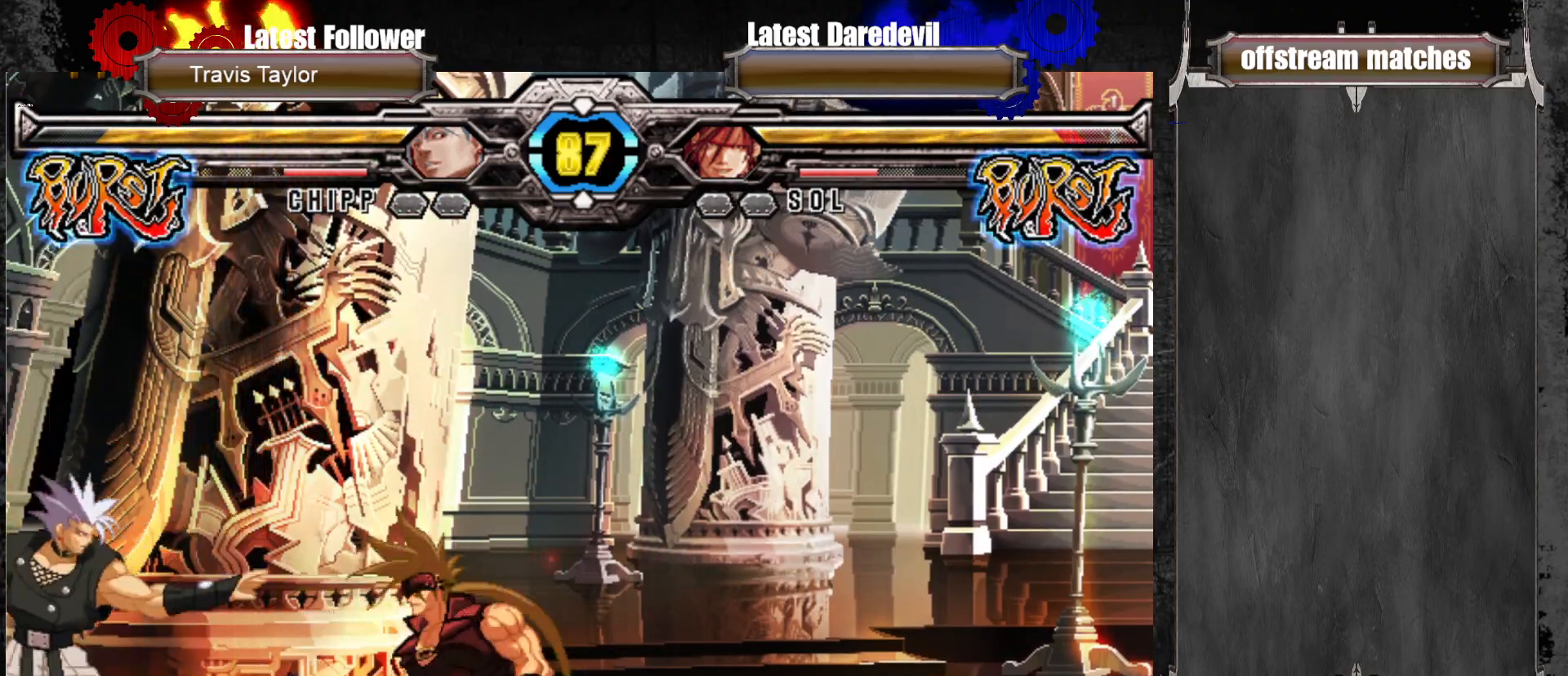
{"buttons": [], "left_stick": "up", "events": [[300, "SQUARE", "up"], [317, "TRIANGLE", "up"], [483, "left_stick", "up"]]}
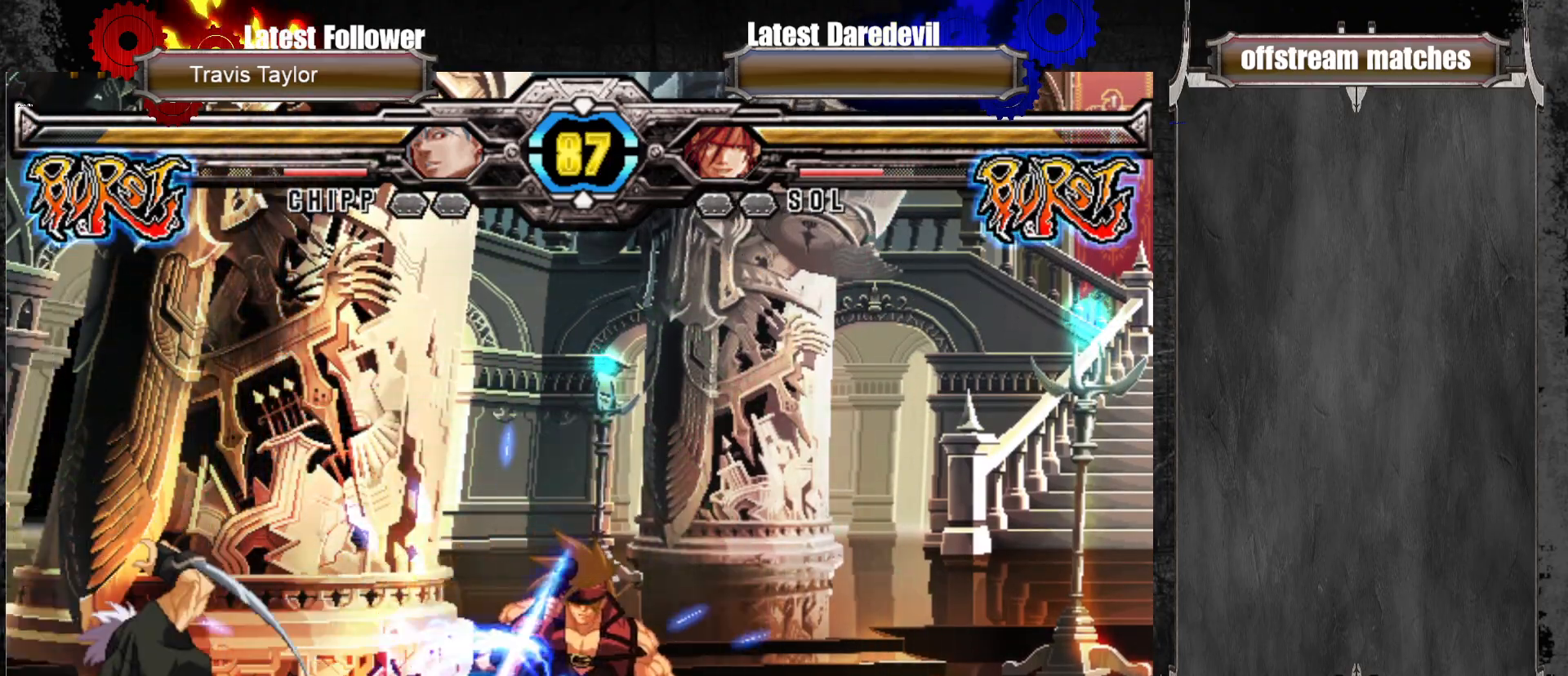
{"buttons": [], "left_stick": "up", "events": [[200, "left_stick", "center"], [367, "left_stick", "up"]]}
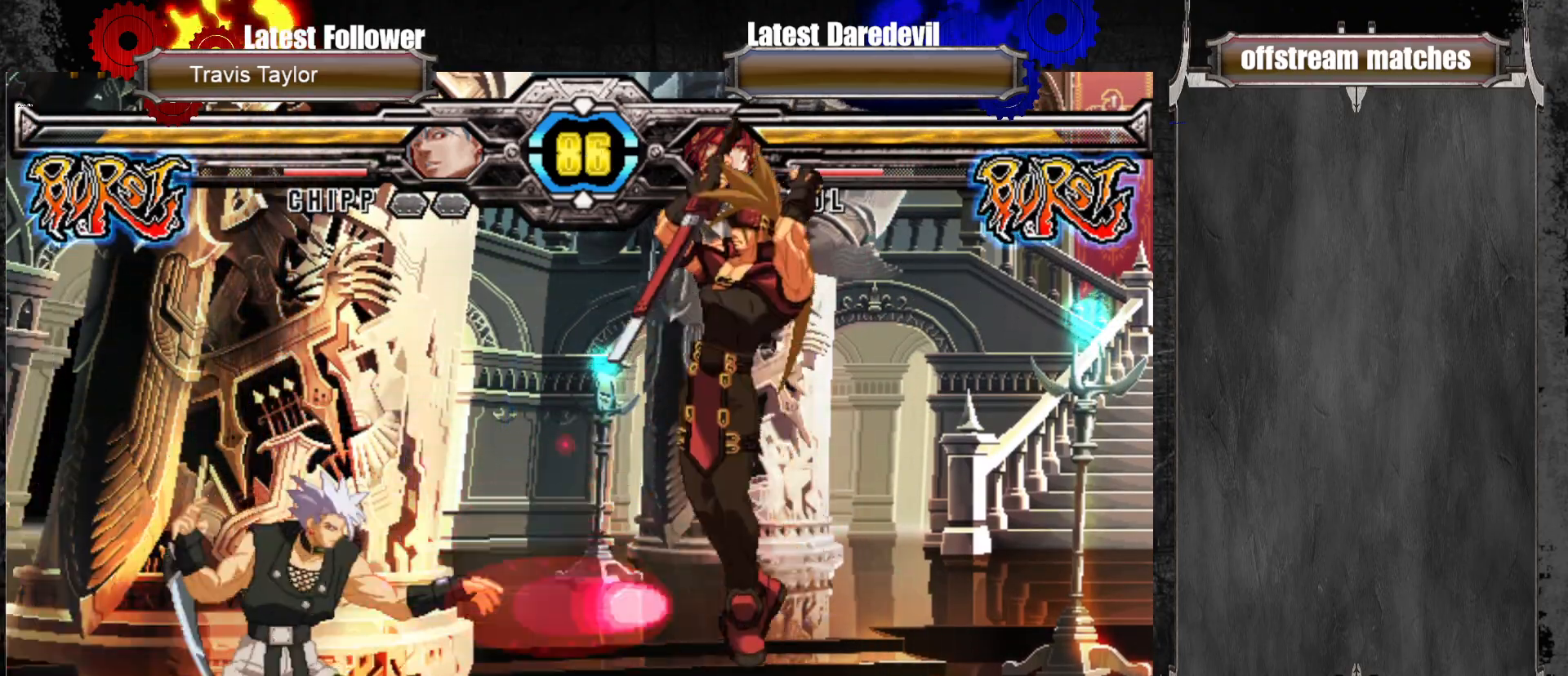
{"buttons": [], "left_stick": "center", "events": [[50, "left_stick", "center"], [333, "TRIANGLE", "down"], [500, "TRIANGLE", "up"]]}
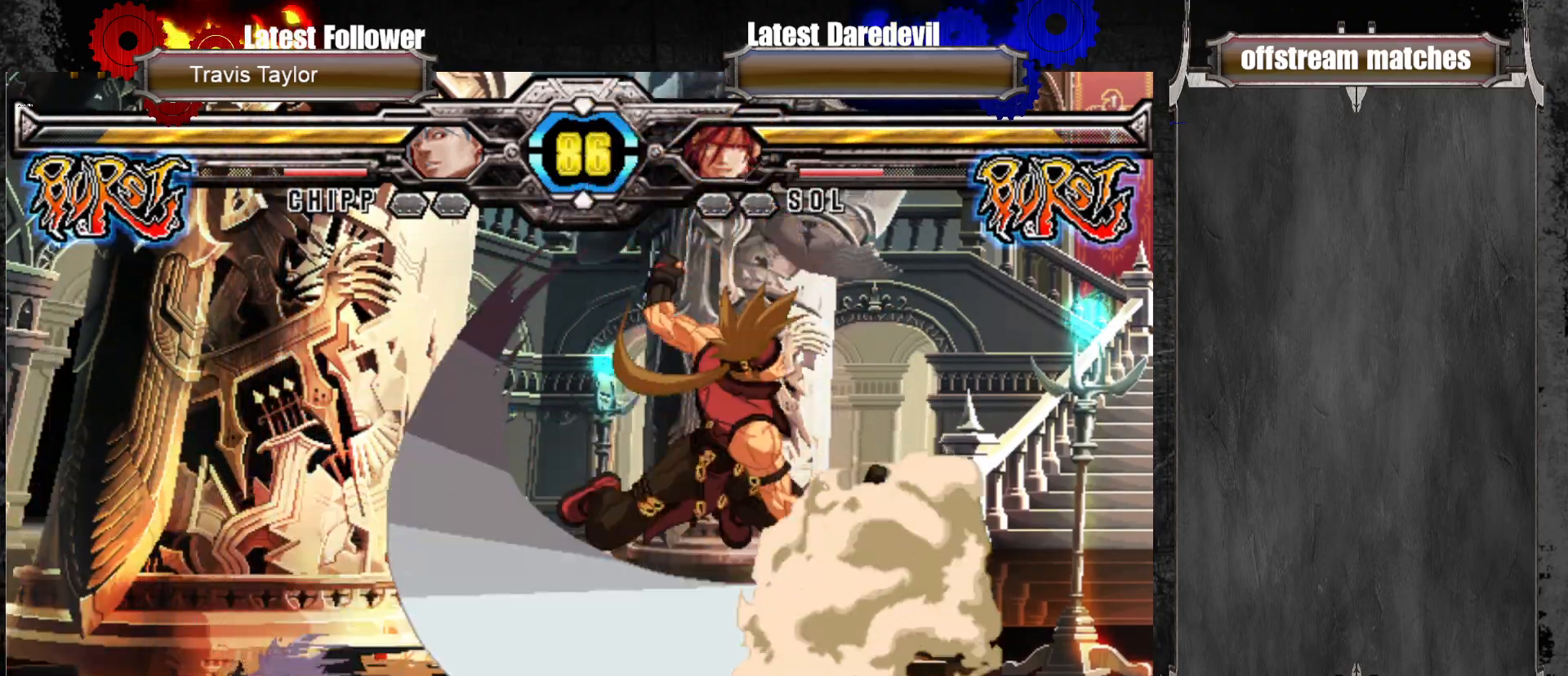
{"buttons": [], "left_stick": "right", "events": [[33, "left_stick", "right"]]}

- **TASK TO COMPLETE**: Look through the lines above and collect those with the word "TRIANGLE".

- **EXERCISE OUTPUT**:
{"buttons": [], "left_stick": "up", "events": [[300, "SQUARE", "up"], [317, "TRIANGLE", "up"], [483, "left_stick", "up"]]}
{"buttons": [], "left_stick": "center", "events": [[50, "left_stick", "center"], [333, "TRIANGLE", "down"], [500, "TRIANGLE", "up"]]}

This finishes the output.